Mořský ježek, What's In a Name?
Mořský is an adjective derived from the word moře, sea, and ježek is Czech for hedgehog. A Czech “sea hedgehog” is sea urchin in English. I found this by chance while looking up ježek in my Czech-English dictionary. Ježek is also a Czech family name, as in Jaroslav Ježek (1906–1942), one of my favorite Czech composers. He wrote classical music and songs with jazz influence in the 1920s and ’30s. When I saw the note in the dictionary’s entry on ježek that said (mořský ~, sea urchin) it stuck in my mind. At least since Shakespeare wrote about the “coasts of Bohemia,” Czechs have had a we-have-no-sea inferiority complex.
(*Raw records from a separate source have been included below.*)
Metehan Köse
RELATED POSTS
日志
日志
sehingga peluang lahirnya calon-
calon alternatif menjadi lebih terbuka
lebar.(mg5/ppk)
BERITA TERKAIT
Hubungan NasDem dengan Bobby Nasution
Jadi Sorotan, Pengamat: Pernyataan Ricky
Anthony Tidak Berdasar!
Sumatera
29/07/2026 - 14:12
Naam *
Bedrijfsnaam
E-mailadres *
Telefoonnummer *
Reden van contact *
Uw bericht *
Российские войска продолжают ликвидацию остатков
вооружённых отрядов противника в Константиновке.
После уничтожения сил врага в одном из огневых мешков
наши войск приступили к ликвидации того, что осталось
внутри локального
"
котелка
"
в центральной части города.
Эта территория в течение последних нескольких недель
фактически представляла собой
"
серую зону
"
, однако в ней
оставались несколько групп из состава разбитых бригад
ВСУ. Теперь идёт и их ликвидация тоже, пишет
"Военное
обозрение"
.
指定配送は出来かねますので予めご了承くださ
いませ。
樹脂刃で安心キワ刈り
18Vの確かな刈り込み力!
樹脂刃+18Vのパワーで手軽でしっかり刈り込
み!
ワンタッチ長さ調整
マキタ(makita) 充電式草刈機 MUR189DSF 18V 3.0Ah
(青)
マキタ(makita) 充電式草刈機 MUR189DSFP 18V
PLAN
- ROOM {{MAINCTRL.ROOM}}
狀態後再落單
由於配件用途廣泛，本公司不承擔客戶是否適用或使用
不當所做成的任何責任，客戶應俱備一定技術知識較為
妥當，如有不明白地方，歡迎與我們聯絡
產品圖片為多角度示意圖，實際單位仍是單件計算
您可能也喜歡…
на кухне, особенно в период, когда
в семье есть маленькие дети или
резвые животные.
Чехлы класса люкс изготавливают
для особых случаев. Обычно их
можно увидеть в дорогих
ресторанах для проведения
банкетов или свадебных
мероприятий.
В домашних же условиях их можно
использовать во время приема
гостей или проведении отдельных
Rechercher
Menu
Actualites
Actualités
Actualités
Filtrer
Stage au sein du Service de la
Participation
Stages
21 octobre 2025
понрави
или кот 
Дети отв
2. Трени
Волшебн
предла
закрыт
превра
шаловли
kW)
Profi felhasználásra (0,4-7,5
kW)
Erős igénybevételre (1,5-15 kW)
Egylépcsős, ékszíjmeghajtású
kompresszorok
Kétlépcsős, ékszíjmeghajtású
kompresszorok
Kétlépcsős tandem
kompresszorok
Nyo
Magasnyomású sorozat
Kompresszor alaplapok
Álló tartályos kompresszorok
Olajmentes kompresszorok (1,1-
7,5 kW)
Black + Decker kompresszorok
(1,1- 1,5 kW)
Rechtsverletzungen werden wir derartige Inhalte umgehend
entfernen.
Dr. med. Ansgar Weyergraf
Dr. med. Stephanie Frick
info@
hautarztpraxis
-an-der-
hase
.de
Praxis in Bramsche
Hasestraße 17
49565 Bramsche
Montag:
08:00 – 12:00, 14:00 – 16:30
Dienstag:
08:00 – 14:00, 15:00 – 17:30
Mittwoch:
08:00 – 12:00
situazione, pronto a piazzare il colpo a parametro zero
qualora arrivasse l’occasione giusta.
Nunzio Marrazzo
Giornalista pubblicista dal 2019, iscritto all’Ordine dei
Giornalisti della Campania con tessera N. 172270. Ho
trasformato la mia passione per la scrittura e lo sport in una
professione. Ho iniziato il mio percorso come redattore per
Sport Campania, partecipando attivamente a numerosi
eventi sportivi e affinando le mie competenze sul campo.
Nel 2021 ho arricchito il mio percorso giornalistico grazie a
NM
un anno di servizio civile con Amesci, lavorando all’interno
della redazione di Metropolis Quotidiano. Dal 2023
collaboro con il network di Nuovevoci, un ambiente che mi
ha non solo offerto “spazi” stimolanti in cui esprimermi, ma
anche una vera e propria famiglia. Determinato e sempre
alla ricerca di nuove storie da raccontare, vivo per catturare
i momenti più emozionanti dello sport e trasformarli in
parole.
The country is landlocked, and there is a strange fascination with “the sea.” So the name was a great combination of a bizarre Czech obsession and my interest in Czech music.
A graduate student in music and anthropology writing a dissertation about music in Moravia, the eastern third of the Czech Republic. At some point, the Czech Republic's "second city" (that would be Brno) captured my attention, and I've since been blogging about events, arts, music, and other stuff—basically whatever interests me in and around the cityscape. I'm not living in Brno now, but I keep up with the cultural pulse from afar as best I can.


Comments:
I was wondering when someone would ask about that. It didn't seem automatically music related even though Ježek did cross the Atlantic.
4:20 PM, November 06, 2005
I agree about the image of the sea-hedgehog. While I like sea urchins, I too had visions of the mořský ježek being a special kind of aquatic hedgehog, sort of like North American marsh and swamp rabbits that (according to my North American Mammals guide) like to swim.